One of Mitt Romney’s sons said his dad was a most reluctant candidate. Well why did he run? He certainly wasn’t drafted by his party. Kind of sounds like sour grapes voiced through his son.
But Romney did ironically get 47 percent of the vote. I say ironically because of course that is the number he declared as being the amount of people who would vote against him. You know, those among us who want handouts from government and to share in everyone else’s wealth.
I feel I got a dose of the mindset of some of the disgruntled voters who feel some of their neighbors might be delusional in their thinking and voted for the wrong guy, in some cases voting against their own interests. A customer in a local business was talking politics:
He was primarily commenting on Obamacare. He said what it means is that the government will be taking over the role of deciding who gets care and who does not and basically if you are elderly then it may well be decided you don’t need certain medical procedures because you are too near death anyway, and I am paraphrasing but that is what he clearly was saying.
He said that if you don’t pay for your health care but the government does it will make all the decisions. Now of course Obamacare does not directly provide for universal health care but its intention is to make health care insurance coverage available to everyone, partly through government-sponsored or administrated health care exchanges, but private enterprise is still supposed to be involved, except in cases where people have no means to pay at all.
But here is some anecdotal evidence I am aware of, and it is second hand, but I did hear it from someone I know (the incident was several years ago). She took a mentally handicapped person in for I believe a bone fracture of some kind and this someone was covered under some type of Medicaid coverage (government insurance). The doctor told the caregiver that it was not worth it to do the necessary things for a complete healing due to this handicapped person’s already existing quality of life. Okay, second hand, sounds far fetched. But probably anyone who has been around these situations knows there is truth here. And by the way, this person did get a full recovery and has full use of limbs, thanks to the insistence of the caregiver.
A doctor once pointed out to me that much of the money spent in medical care is for people late in life. We spend one heck of a lot of money to help people live marginally longer than they would otherwise in many cases (I certainly am not saying this is wrong, just relaying an observation) .
Whatever, it probably is best to have medical coverage you pay for yourself, but not everyone can afford that. With the government taking a larger role it is conceivable that private insurance could be forced out of the market.
Meanwhile the premium on the company health insurance where I work has gone up again this year and as usual the coverage has been reduced. Somehow I don’t see the magic of the free market working here and this state of affairs has been going on long before Obamacare.
It seems that the health care business defies free market rules.

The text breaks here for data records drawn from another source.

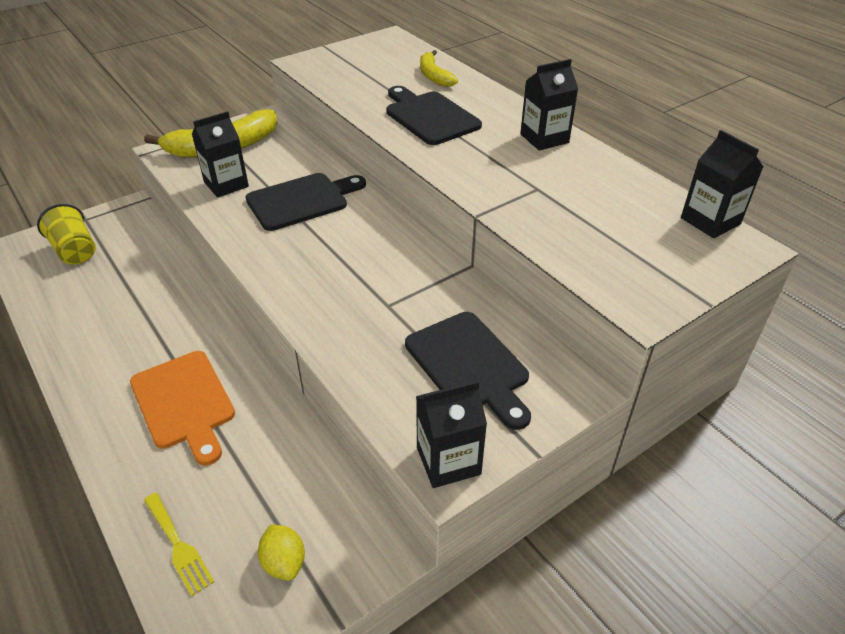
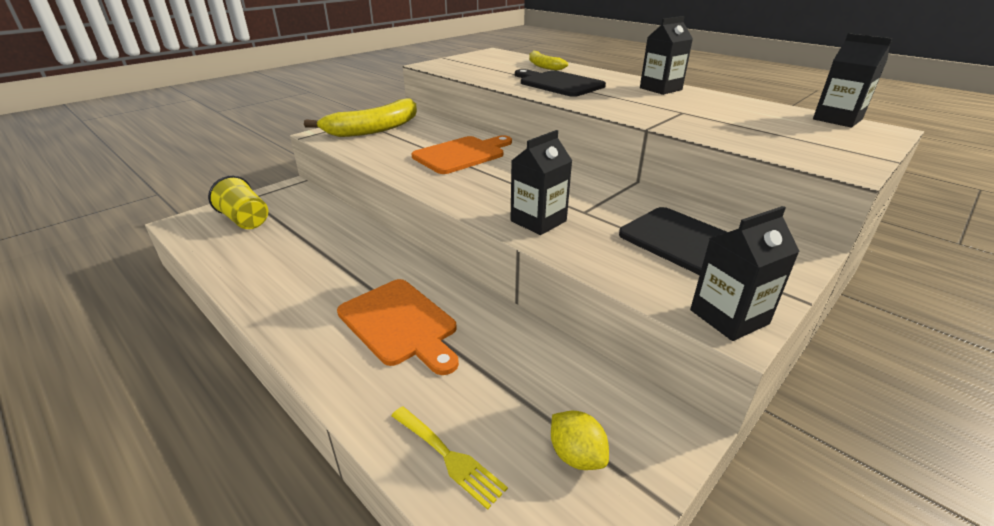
camera: 10 degrees left, 10 degrees down
(226, 184) = (388, 150): black carton -> black carton (538, 221)
(302, 201) = (462, 154): black cutting board -> orange cutting board

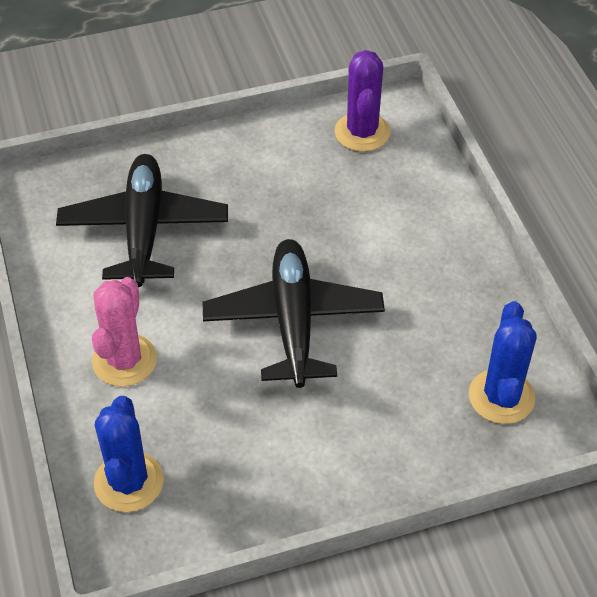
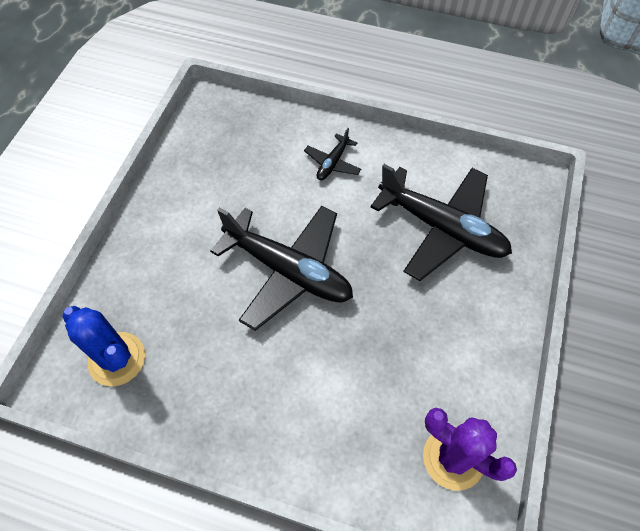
camera: 125 degrees right, 10 degrees up
(124, 360) = (332, 163): pink cactus -> black plane
(129, 482) = (246, 125): blue cactus -> none

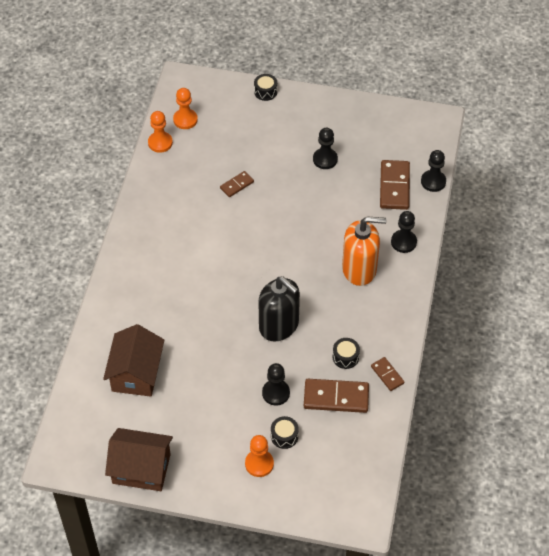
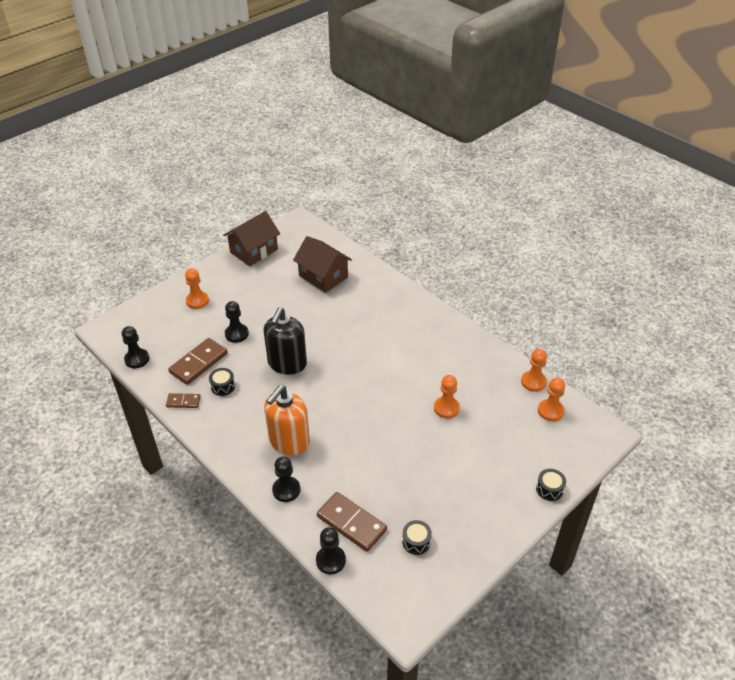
camera: 125 degrees right, 10 degrees down
(236, 185) = (446, 408): brown domino -> orange pawn
(279, 325) = (287, 364): black soap dispenser -> black soap dispenser turned 60 degrees counterclockwise
(284, 436) = (201, 322): black drum -> black drum (416, 541)
(325, 159) = (427, 487): black pawn -> black pawn (137, 359)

The man I was talking about also despaired that possibly his own neighbors were among the culprits who voted for the wrong guy (and he had a harsher description than “wrong“).
There is really no central point to this post. I was just commenting on some things I heard or read:
A man who supposedly did not want to be president did not become president — big surprise. Everyone complains about health care coverage but no one knows how to fix it. Neighbors are suspicious that the idiots next door voted for the wrong person (that could go two ways).
I think much of the support for not raising taxes under any circumstances on anyone in the current fiscal cliff standoff comes from the notion that raising taxes just means a more vigorous redistribution of wealth from those who work for it (or live off the earnings of others before them who did) to those who either do not or are less inclined to. Again, I am not stating my opinion here, just making an observation. I am a moderate who can see that a concentration of wealth in an ever smaller segment of society leads to grave problems for society as a whole. For one thing it threatens the existence of a middle class and the middle class is what brought us the kind of democracy we enjoy today (even if I do personally get tired of all the hand wringing over saving the middle class, as if they should not be taxed one cent more). And I believe strongly in social programs, but am just as strongly against socialism as a form of government. I read a line in a story about modern Cuba (the Castro brothers’ socialist state) where the majority of the people work for the government. A worker was quoted as saying: “We pretend to work and the government pretends to pay us”. I’d ask: “how’s that socialism working out for you?” (of course a multi-decades long embargo by the U.S. has skewed things and interfered a lot with the Cuban economy). Cuba used to be self sufficient but these days has to import most of its food, according to the article.